Results from a Longitudinal Nursing Specific Undergraduate Student Satisfaction Survey across a Canadian Collaborative Nursing Program

Monday, 9 November 2015

Laurie Freeman-Gibb, PhD, ANP-BC, RN
Faculty of Nursing, University of Windsor, Windsor, ON, Canada
Beverley L. Jones, MScN, MPA (Health Policy), BScN, BA (Life Sciences), RN
School of Nursing, St Clair College Windsor Ontario, Windsor, Ontario, ON, Canada
Janet E. Raiger, MN, RN
School of Health Sciences, Lambton College, Sarnia, ON, Canada
Selina Rehman, NP, MN, RN
Collaborative Nursing, St. Clair College Thames, Chatham, ON, Canada

Results from a Longitudinal Nursing Specific Undergraduate Student Satisfaction Survey across a Canadian Collaborative Nursing Program

Student satisfaction has been associated with later professional attitudes, career commitment, retention in the field of nursing, and more engagement as alumni of our institutions 1-4.   Assessment of student satisfaction in nursing is complex in that we must assess in-class theory courses, clinical practice, and services provided by the faculty as a whole 2.  Evaluation of all aspects of nursing education is challenging, as most university and college based programs standardized evaluations do not fit well with the multiple domains within the nursing curriculum. This issue has been further compounded in Ontario Canada by the fact that many university and College nursing programs have engaged in collaborative partnerships, in which the curriculum may be delivered by both college and university faculty and at different sites throughout the program as educational partners. Currently, all of these collaborative sites use institution-specific, system-wide student assessment tools. These independent instruments vary widely and are not specific to nursing.  Hence they do not adequately address the unique characteristics of nursing education.

Our research used the comprehensive Undergraduate Nursing Students’ Academic Satisfaction Scale (UNSASS) 2, and the Undergraduate Nursing Students’ Academic Satisfaction Scale–Short Form (UNSASS-SF). We have assessed our cohort of students for two years using an electronic evaluation process and have conducted comparative analyses of satisfaction over time.

Initial results from this ongoing study suggest that nursing satisfaction may be multidimensional and site specific. Overall satisfaction with our program ranged from “satisfied” to “very satisfied” across all sites. The majority of our nursing students were Caucasian, without children, and most were working at least part time. Conflict, on many fronts, emerged as a singular issue that decreased satisfaction throughout all aspects of the program.
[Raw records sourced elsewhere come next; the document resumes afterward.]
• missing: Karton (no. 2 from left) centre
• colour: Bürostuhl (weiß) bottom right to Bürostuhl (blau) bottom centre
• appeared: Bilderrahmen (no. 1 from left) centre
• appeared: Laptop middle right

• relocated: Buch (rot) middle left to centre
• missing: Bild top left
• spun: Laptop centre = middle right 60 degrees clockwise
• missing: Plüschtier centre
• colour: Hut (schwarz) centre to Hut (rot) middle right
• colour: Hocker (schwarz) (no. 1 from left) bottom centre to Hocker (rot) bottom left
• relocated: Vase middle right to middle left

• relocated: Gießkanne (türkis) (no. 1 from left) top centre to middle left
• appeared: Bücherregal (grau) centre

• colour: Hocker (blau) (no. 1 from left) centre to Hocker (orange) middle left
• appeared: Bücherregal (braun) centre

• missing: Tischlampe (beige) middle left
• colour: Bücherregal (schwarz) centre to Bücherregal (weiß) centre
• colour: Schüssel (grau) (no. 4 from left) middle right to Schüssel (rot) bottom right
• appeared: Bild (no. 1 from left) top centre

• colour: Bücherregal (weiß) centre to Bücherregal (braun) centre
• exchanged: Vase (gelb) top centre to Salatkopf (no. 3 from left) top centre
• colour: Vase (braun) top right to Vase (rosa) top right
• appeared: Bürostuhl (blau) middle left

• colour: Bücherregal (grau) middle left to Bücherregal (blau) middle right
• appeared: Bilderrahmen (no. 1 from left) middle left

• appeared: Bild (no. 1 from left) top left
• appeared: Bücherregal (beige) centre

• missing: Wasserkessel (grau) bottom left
 This presentation will discuss a) the results found using the UNSASS across multiple sites; b) the use of the UNSASS-SF; c) found major contributors of satisfaction amongst our students and d) concerning trends that are impacting on satisfaction across all sites.

1 Butterfield, W., Deusinger, S., Gillespie, D., Smithe, J.,  & Strube, M. (1998). Personal, interpersonal, and organizational influences on student satisfaction with clinical education. Physical Therapy, 78(6), 635-654.

2 Gruber, T., Reppel, A., & Voss, R. (2010). Understanding the characteristics of effective professors: the student’s perspective. Journal of Marketing for Higher Education,20(2), 175-190. doi:10.1080/08841241.2010.526356

3Alves, H., & Raposo, M. (2007). Conceptual model of student satisfaction in higher education. Total Quality Management, 18(5), 571-588. doi: 10.1080/14783360601074315

4 Löfmark, A., Thorkildsen, K., Råholm, M., & Natvig, G., K. (2012). Nursing students’ satisfaction with supervision from preceptors and teachers during clinical practice. Nurse Education in Practice, 12, 164-169. doi: 10.1016/j.nepr.2011.12.005

5Dennison, S & El-Masri, M.,M. (2012). Development and psychometric assessment of the undergraduate nursing students’ academic satisfaction scale (UNSASS). The Journal of Nursing Measurement, 20(2), 75-89.